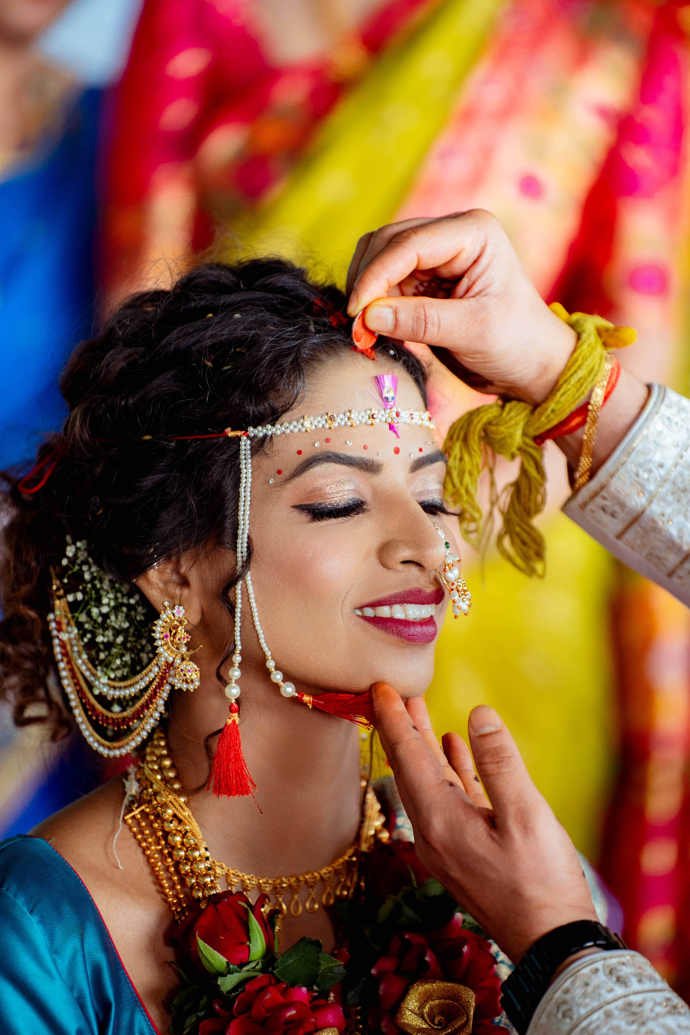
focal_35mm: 180
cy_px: 518
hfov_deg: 7.6
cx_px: 345
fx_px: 5175
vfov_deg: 11.4
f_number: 2.8
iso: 640
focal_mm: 180
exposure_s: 1/400
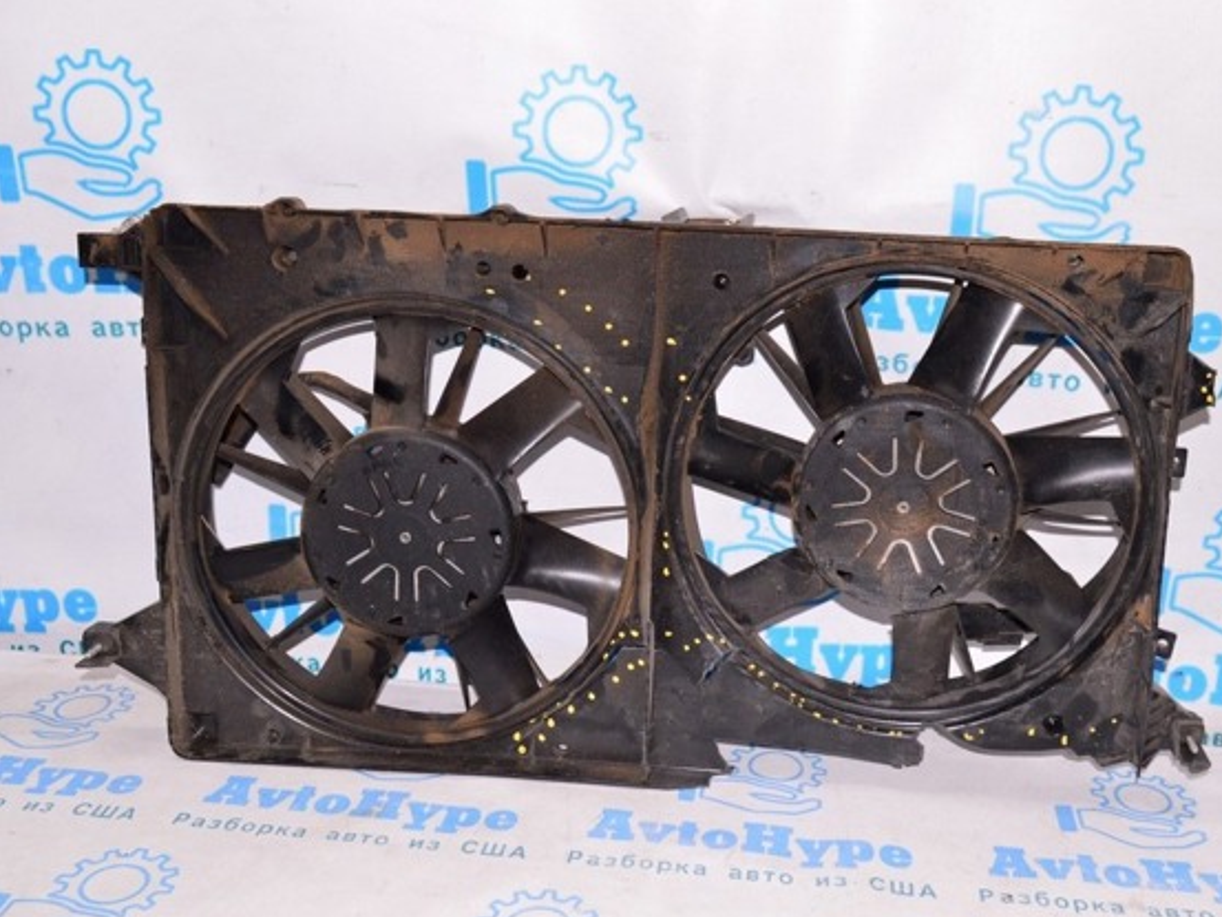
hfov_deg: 46.6
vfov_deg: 36.0
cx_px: 705
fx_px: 1412
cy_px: 467
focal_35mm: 40
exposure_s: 1/160
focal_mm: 24
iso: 1600
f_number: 8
- - - - -
**Problem description**: The reply must hold exactly the lines from the one containing "vfov_deg: 36.0" to the last line of the entries, and nothing more.

**Response area**:
vfov_deg: 36.0
cx_px: 705
fx_px: 1412
cy_px: 467
focal_35mm: 40
exposure_s: 1/160
focal_mm: 24
iso: 1600
f_number: 8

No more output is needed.